Subject to ATP’s full compliance with the terms of this Agreement, ATP is authorized to use the Unity Marks to in conjunction with the ATP Services to market, promote, offer, sell and distribute, as applicable, the Unity Offerings listed above in the following regions and countries (this list is exhaustive and may not be updated by ATP or any party without express written consent of Unity): _______________________________________(the “Territory”).


ATP’s method of distribution (e.g. in-person at ATP Sites, telephonically, electronically via ATP Websites or otherwise) of Unity Offerings will be as designated by Unity in writing to ATP or Distributor and subject to all applicable End User Terms.


  1. Pricing; Fees & Costs.

The following fees and costs in respect of Unity Offerings and participation in the Unity ATP Program will be assessed by Unity and payable in accordance with the Payment Terms below:


  1. ATP Program Fee. For each Program Year, ATP will be obligated to pay the annual fee as designated by Unity in separate writing (the “ATP Program Fee”) in order to participate in the ATP Program for such Program Year. Except as otherwise designated in the Agreement, the ATP Program Fee shall be non-cancellable and non-refundable.


  1. ATP’s Unity Software Use. Unity may provide free education versions and/or not-for-resale versions of Unity Software to ATP for use in performance of its obligations set out in this Agreement. Such education and not-for-resale versions of Unity Software shall be used by ATP’s personnel or agents only and may not be redistributed to Students.
  1. Unity Education Products & Costs. ATP may purchase from Unity or its Fulfillment Partner and distribute to Students certain Unity education products and related materials, inclusive of courseware, workshops, training, examination, certification and other educational products, at the prices provided separately by Unity or its Fulfilment Partners. ATP will price and sell such Unity Products and Materials to Students with consideration to Unity’s price recommendations or publicly-available retail prices.

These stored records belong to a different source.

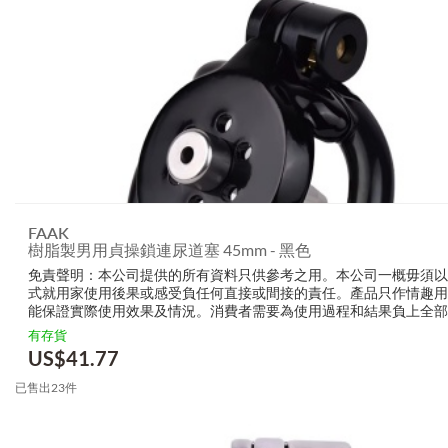
FAAK
樹脂製男用貞操鎖連尿道塞 45mm - 黑色
免責聲明：本公司提供的所有資料只供參考之用。本公司一概毋須以
式就用家使用後果或感受負任何直接或間接的責任。產品只作情趣用
能保證實際使用效果及情況。消費者需要為使用過程和結果負上全部
生產商無需要以任何方式為任何直接或間接的失誤負責，包括但不限
有存貨
的損毀，受傷或者任何傷害。
US$
41.77
已售出23件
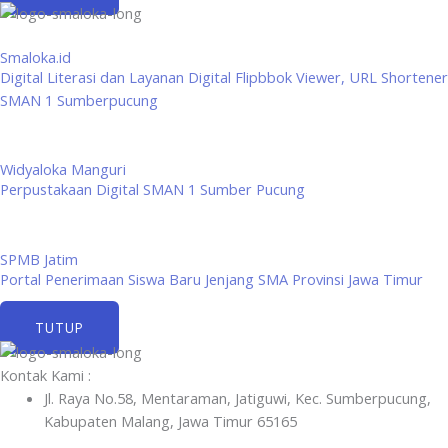
Smaloka.id
Digital Literasi dan Layanan Digital Flipbbok Viewer, URL Shortener
SMAN 1 Sumberpucung
Widyaloka Manguri
Perpustakaan Digital SMAN 1 Sumber Pucung
SPMB Jatim
Portal Penerimaan Siswa Baru Jenjang SMA Provinsi Jawa Timur
TUTUP
Kontak Kami :
Jl. Raya No.58, Mentaraman, Jatiguwi, Kec. Sumberpucung,
Kabupaten Malang, Jawa Timur 65165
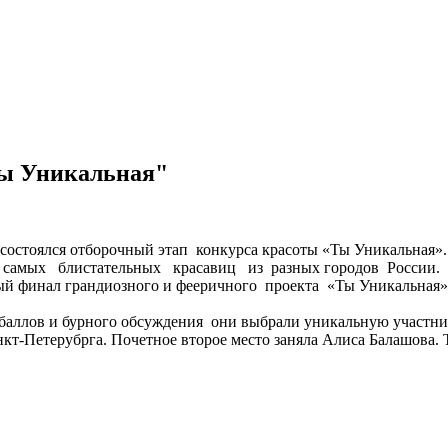
Ты Уникальная"
 состоялся отборочный этап конкурса красоты «Ты Уникальная».
ь самых блистательных красавиц из разных городов России. Д
й финал грандиозного и фееричного проекта «Ты Уникальная» 
 баллов и бурного обсуждения они выбрали уникальную участниц
нкт-Петерубрга. Почетное второе место заняла Алиса Балашова.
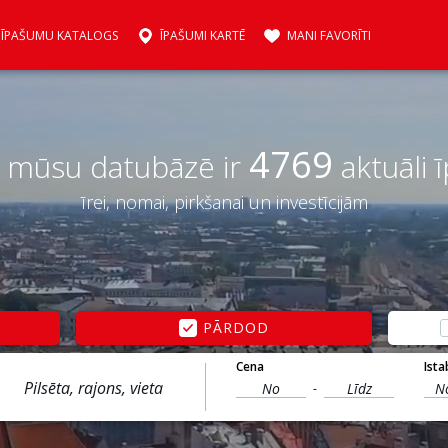
ĪPAŠUMU KATALOGS
ĪPAŠUMI KARTĒ
MANI FAVORĪTI
4769
 mūsu datubāzē ir
aktuāli 
īrei, nomai, pirkšanai un investīcijām
PĀRDOD
Cena
Ista
-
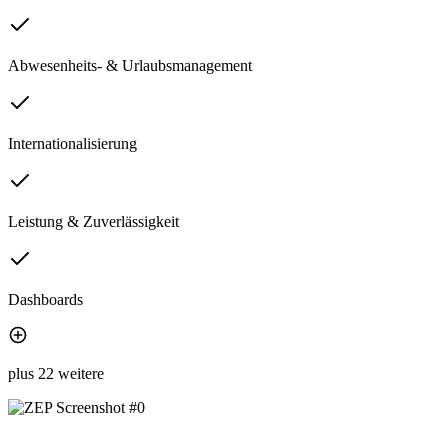
Abwesenheits- & Urlaubsmanagement
Internationalisierung
Leistung & Zuverlässigkeit
Dashboards
plus 22 weitere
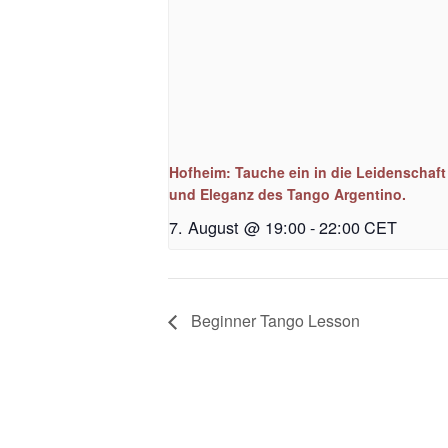
Hofheim: Tauche ein in die Leidenschaft
und Eleganz des Tango Argentino.
7. August @ 19:00
-
22:00
CET
Beginner Tango Lesson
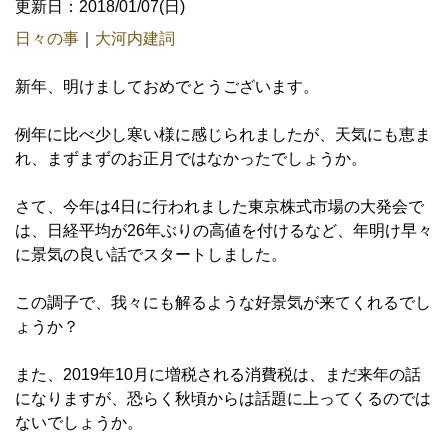
更新日：2018/01/07(日)
日々の事
｜
大河内建詞
新年、明けましておめでとうございます。
例年に比べ少し寒い様に感じられましたが、天気にも恵ま
れ、まずまずのお正月ではなかったでしょうか。
さて、今年は4日に行われました東京株式市場の大発会で
は、日経平均が26年ぶりの高値を付けるなど、年明け早々
に景気の良い話でスタートしました。
この調子で、我々にも解るような好景気が来てくれるでし
ょうか？
また、2019年10月に増税される消費税は、まだ来年の話
になりますが、恐らく秋頃からは話題に上ってくるのでは
ないでしょうか。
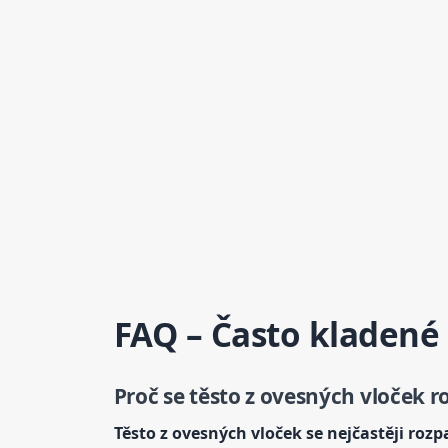
FAQ – Často kladené
Proč se těsto z ovesných vloček 
Těsto z ovesných vloček se nejčastěji roz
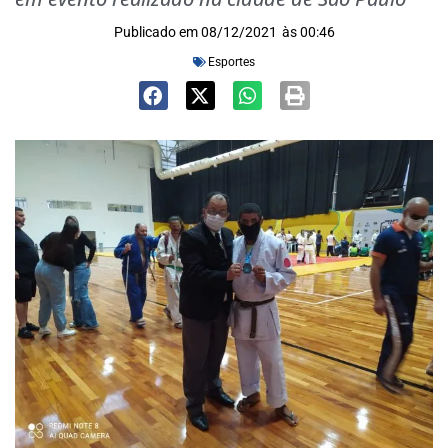
Publicado em
08/12/2021
às
00:46
Esportes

  1. Unity Services & Costs. ATP may purchase from Unity or its Fulfillment Partner and sell to Students certain Unity Services as agreed by the parties in a Statement of Work or other writing. Unless otherwise specified, the Unity Services will be performed by Unity personnel, a Unity Certified Instructor, or other Unity-designated agents. Any professional services to be provided to ATP or Students by Unity, Unity Certified Instructor or other Unity agent may carry separate fees and costs which are additional to the prices ATP charges Students for the ATP Services. All Unity Services costs and end-user pricing suggestions will be as quoted separately to ATP in advance of any marketing and sale of such Unity Services to prospective ATP customers or Students.


  1. Payment Terms.

Unless otherwise specified in this Exhibit A, all fees in respect of Unity Offerings listed herein will be due net thirty (30) days from Unity’s issuance of an invoice to ATP. Fees will not be subject to offset or discount unless expressly designated by Unity. All contrary terms provided in any ATP purchase order or related sales or order materials is expressly disclaimed and will be considered void.  Notwithstanding the foregoing, any Unity Products or Unity Services sold through a Fulfillment Partner or Unity distributor may be subject to different payment terms than those set out in this Section C.